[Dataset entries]

# # # # # # #

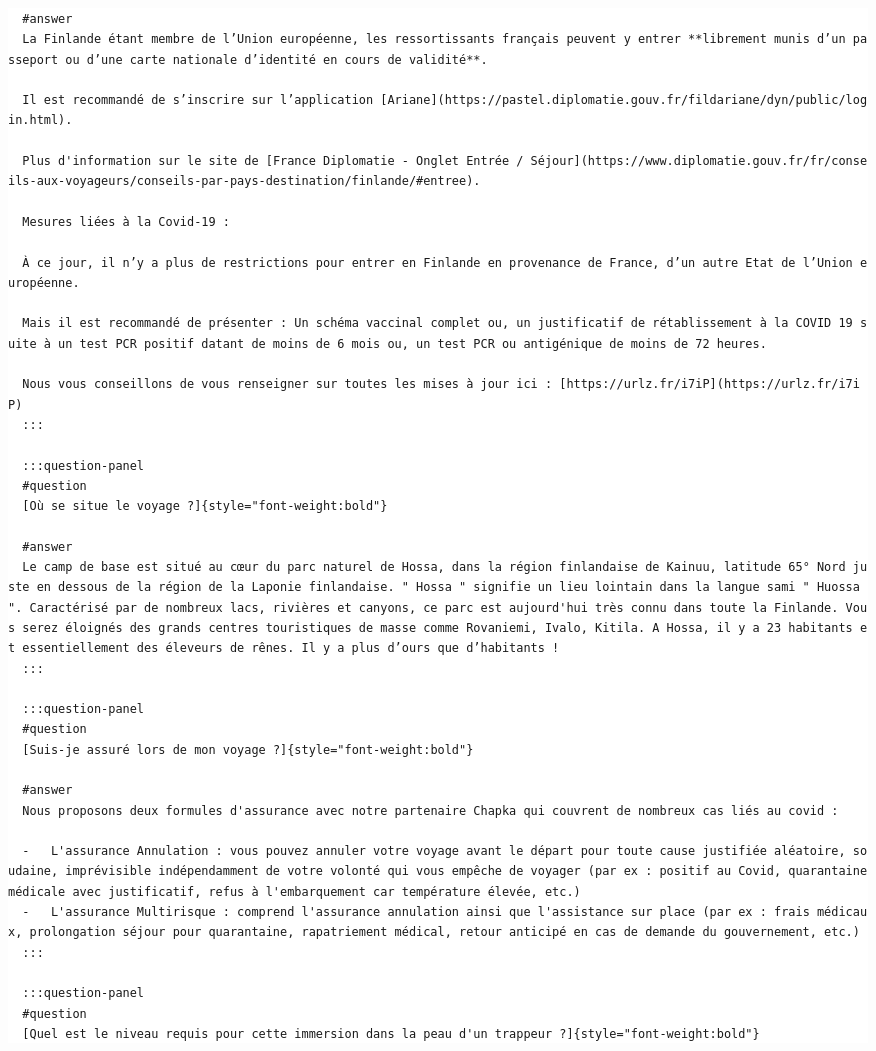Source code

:       #answer
      La Finlande étant membre de l’Union européenne, les ressortissants français peuvent y entrer **librement munis d’un passeport ou d’une carte nationale d’identité en cours de validité**.
      
      Il est recommandé de s’inscrire sur l’application [Ariane](https://pastel.diplomatie.gouv.fr/fildariane/dyn/public/login.html).
      
      Plus d'information sur le site de [France Diplomatie - Onglet Entrée / Séjour](https://www.diplomatie.gouv.fr/fr/conseils-aux-voyageurs/conseils-par-pays-destination/finlande/#entree).
      
      Mesures liées à la Covid-19 :
      
      À ce jour, il n’y a plus de restrictions pour entrer en Finlande en provenance de France, d’un autre Etat de l’Union européenne.
      
      Mais il est recommandé de présenter : Un schéma vaccinal complet ou, un justificatif de rétablissement à la COVID 19 suite à un test PCR positif datant de moins de 6 mois ou, un test PCR ou antigénique de moins de 72 heures.
      
      Nous vous conseillons de vous renseigner sur toutes les mises à jour ici : [https://urlz.fr/i7iP](https://urlz.fr/i7iP)
      :::

      :::question-panel
      #question
      [Où se situe le voyage ?]{style="font-weight:bold"}
      
      #answer
      Le camp de base est situé au cœur du parc naturel de Hossa, dans la région finlandaise de Kainuu, latitude 65° Nord juste en dessous de la région de la Laponie finlandaise. " Hossa " signifie un lieu lointain dans la langue sami " Huossa ". Caractérisé par de nombreux lacs, rivières et canyons, ce parc est aujourd'hui très connu dans toute la Finlande. Vous serez éloignés des grands centres touristiques de masse comme Rovaniemi, Ivalo, Kitila. A Hossa, il y a 23 habitants et essentiellement des éleveurs de rênes. Il y a plus d’ours que d’habitants !
      :::

      :::question-panel
      #question
      [Suis-je assuré lors de mon voyage ?]{style="font-weight:bold"}
      
      #answer
      Nous proposons deux formules d'assurance avec notre partenaire Chapka qui couvrent de nombreux cas liés au covid :
      
      -   L'assurance Annulation : vous pouvez annuler votre voyage avant le départ pour toute cause justifiée aléatoire, soudaine, imprévisible indépendamment de votre volonté qui vous empêche de voyager (par ex : positif au Covid, quarantaine médicale avec justificatif, refus à l'embarquement car température élevée, etc.)
      -   L'assurance Multirisque : comprend l'assurance annulation ainsi que l'assistance sur place (par ex : frais médicaux, prolongation séjour pour quarantaine, rapatriement médical, retour anticipé en cas de demande du gouvernement, etc.)
      :::

      :::question-panel
      #question
      [Quel est le niveau requis pour cette immersion dans la peau d'un trappeur ?]{style="font-weight:bold"}
      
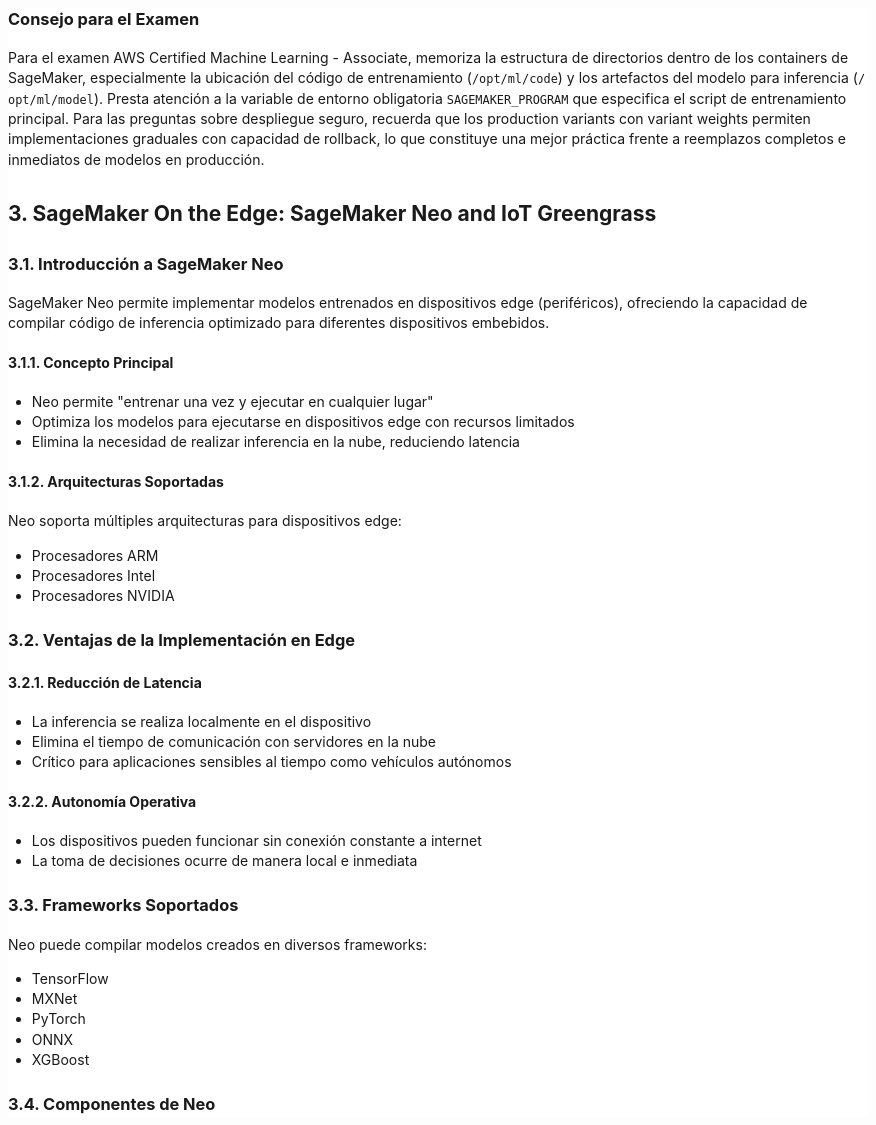 ### Consejo para el Examen
Para el examen AWS Certified Machine Learning - Associate, memoriza la estructura de directorios dentro de los containers de SageMaker, especialmente la ubicación del código de entrenamiento (`/opt/ml/code`) y los artefactos del modelo para inferencia (`/opt/ml/model`). Presta atención a la variable de entorno obligatoria `SAGEMAKER_PROGRAM` que especifica el script de entrenamiento principal. Para las preguntas sobre despliegue seguro, recuerda que los production variants con variant weights permiten implementaciones graduales con capacidad de rollback, lo que constituye una mejor práctica frente a reemplazos completos e inmediatos de modelos en producción.


## 3. SageMaker On the Edge: SageMaker Neo and IoT Greengrass

### 3.1. Introducción a SageMaker Neo

SageMaker Neo permite implementar modelos entrenados en dispositivos edge (periféricos), ofreciendo la capacidad de compilar código de inferencia optimizado para diferentes dispositivos embebidos.

#### 3.1.1. Concepto Principal
- Neo permite "entrenar una vez y ejecutar en cualquier lugar"
- Optimiza los modelos para ejecutarse en dispositivos edge con recursos limitados
- Elimina la necesidad de realizar inferencia en la nube, reduciendo latencia

#### 3.1.2. Arquitecturas Soportadas
Neo soporta múltiples arquitecturas para dispositivos edge:
- Procesadores ARM
- Procesadores Intel
- Procesadores NVIDIA

### 3.2. Ventajas de la Implementación en Edge

#### 3.2.1. Reducción de Latencia
- La inferencia se realiza localmente en el dispositivo
- Elimina el tiempo de comunicación con servidores en la nube
- Crítico para aplicaciones sensibles al tiempo como vehículos autónomos

#### 3.2.2. Autonomía Operativa
- Los dispositivos pueden funcionar sin conexión constante a internet
- La toma de decisiones ocurre de manera local e inmediata

### 3.3. Frameworks Soportados

Neo puede compilar modelos creados en diversos frameworks:
- TensorFlow
- MXNet
- PyTorch
- ONNX
- XGBoost

### 3.4. Componentes de Neo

# # # # # # #

## [THE TASK]
Rename "Frameworks Soportados" to "Frameworks Compatibles" throughout the entries and reproduce them with everything else unchanged. Omit the pictures.

## [SOLUTION TO THIS TASK]
Source code

:       #answer
      La Finlande étant membre de l’Union européenne, les ressortissants français peuvent y entrer **librement munis d’un passeport ou d’une carte nationale d’identité en cours de validité**.
      
      Il est recommandé de s’inscrire sur l’application [Ariane](https://pastel.diplomatie.gouv.fr/fildariane/dyn/public/login.html).
      
      Plus d'information sur le site de [France Diplomatie - Onglet Entrée / Séjour](https://www.diplomatie.gouv.fr/fr/conseils-aux-voyageurs/conseils-par-pays-destination/finlande/#entree).
      
      Mesures liées à la Covid-19 :
      
      À ce jour, il n’y a plus de restrictions pour entrer en Finlande en provenance de France, d’un autre Etat de l’Union européenne.
      
      Mais il est recommandé de présenter : Un schéma vaccinal complet ou, un justificatif de rétablissement à la COVID 19 suite à un test PCR positif datant de moins de 6 mois ou, un test PCR ou antigénique de moins de 72 heures.
      
      Nous vous conseillons de vous renseigner sur toutes les mises à jour ici : [https://urlz.fr/i7iP](https://urlz.fr/i7iP)
      :::

      :::question-panel
      #question
      [Où se situe le voyage ?]{style="font-weight:bold"}
      
      #answer
      Le camp de base est situé au cœur du parc naturel de Hossa, dans la région finlandaise de Kainuu, latitude 65° Nord juste en dessous de la région de la Laponie finlandaise. " Hossa " signifie un lieu lointain dans la langue sami " Huossa ". Caractérisé par de nombreux lacs, rivières et canyons, ce parc est aujourd'hui très connu dans toute la Finlande. Vous serez éloignés des grands centres touristiques de masse comme Rovaniemi, Ivalo, Kitila. A Hossa, il y a 23 habitants et essentiellement des éleveurs de rênes. Il y a plus d’ours que d’habitants !
      :::

      :::question-panel
      #question
      [Suis-je assuré lors de mon voyage ?]{style="font-weight:bold"}
      
      #answer
      Nous proposons deux formules d'assurance avec notre partenaire Chapka qui couvrent de nombreux cas liés au covid :
      
      -   L'assurance Annulation : vous pouvez annuler votre voyage avant le départ pour toute cause justifiée aléatoire, soudaine, imprévisible indépendamment de votre volonté qui vous empêche de voyager (par ex : positif au Covid, quarantaine médicale avec justificatif, refus à l'embarquement car température élevée, etc.)
      -   L'assurance Multirisque : comprend l'assurance annulation ainsi que l'assistance sur place (par ex : frais médicaux, prolongation séjour pour quarantaine, rapatriement médical, retour anticipé en cas de demande du gouvernement, etc.)
      :::

      :::question-panel
      #question
      [Quel est le niveau requis pour cette immersion dans la peau d'un trappeur ?]{style="font-weight:bold"}
      
 ### Consejo para el Examen
Para el examen AWS Certified Machine Learning - Associate, memoriza la estructura de directorios dentro de los containers de SageMaker, especialmente la ubicación del código de entrenamiento (`/opt/ml/code`) y los artefactos del modelo para inferencia (`/opt/ml/model`). Presta atención a la variable de entorno obligatoria `SAGEMAKER_PROGRAM` que especifica el script de entrenamiento principal. Para las preguntas sobre despliegue seguro, recuerda que los production variants con variant weights permiten implementaciones graduales con capacidad de rollback, lo que constituye una mejor práctica frente a reemplazos completos e inmediatos de modelos en producción.


## 3. SageMaker On the Edge: SageMaker Neo and IoT Greengrass

### 3.1. Introducción a SageMaker Neo

SageMaker Neo permite implementar modelos entrenados en dispositivos edge (periféricos), ofreciendo la capacidad de compilar código de inferencia optimizado para diferentes dispositivos embebidos.

#### 3.1.1. Concepto Principal
- Neo permite "entrenar una vez y ejecutar en cualquier lugar"
- Optimiza los modelos para ejecutarse en dispositivos edge con recursos limitados
- Elimina la necesidad de realizar inferencia en la nube, reduciendo latencia

#### 3.1.2. Arquitecturas Soportadas
Neo soporta múltiples arquitecturas para dispositivos edge:
- Procesadores ARM
- Procesadores Intel
- Procesadores NVIDIA

### 3.2. Ventajas de la Implementación en Edge

#### 3.2.1. Reducción de Latencia
- La inferencia se realiza localmente en el dispositivo
- Elimina el tiempo de comunicación con servidores en la nube
- Crítico para aplicaciones sensibles al tiempo como vehículos autónomos

#### 3.2.2. Autonomía Operativa
- Los dispositivos pueden funcionar sin conexión constante a internet
- La toma de decisiones ocurre de manera local e inmediata

### 3.3. Frameworks Compatibles

Neo puede compilar modelos creados en diversos frameworks:
- TensorFlow
- MXNet
- PyTorch
- ONNX
- XGBoost

### 3.4. Componentes de Neo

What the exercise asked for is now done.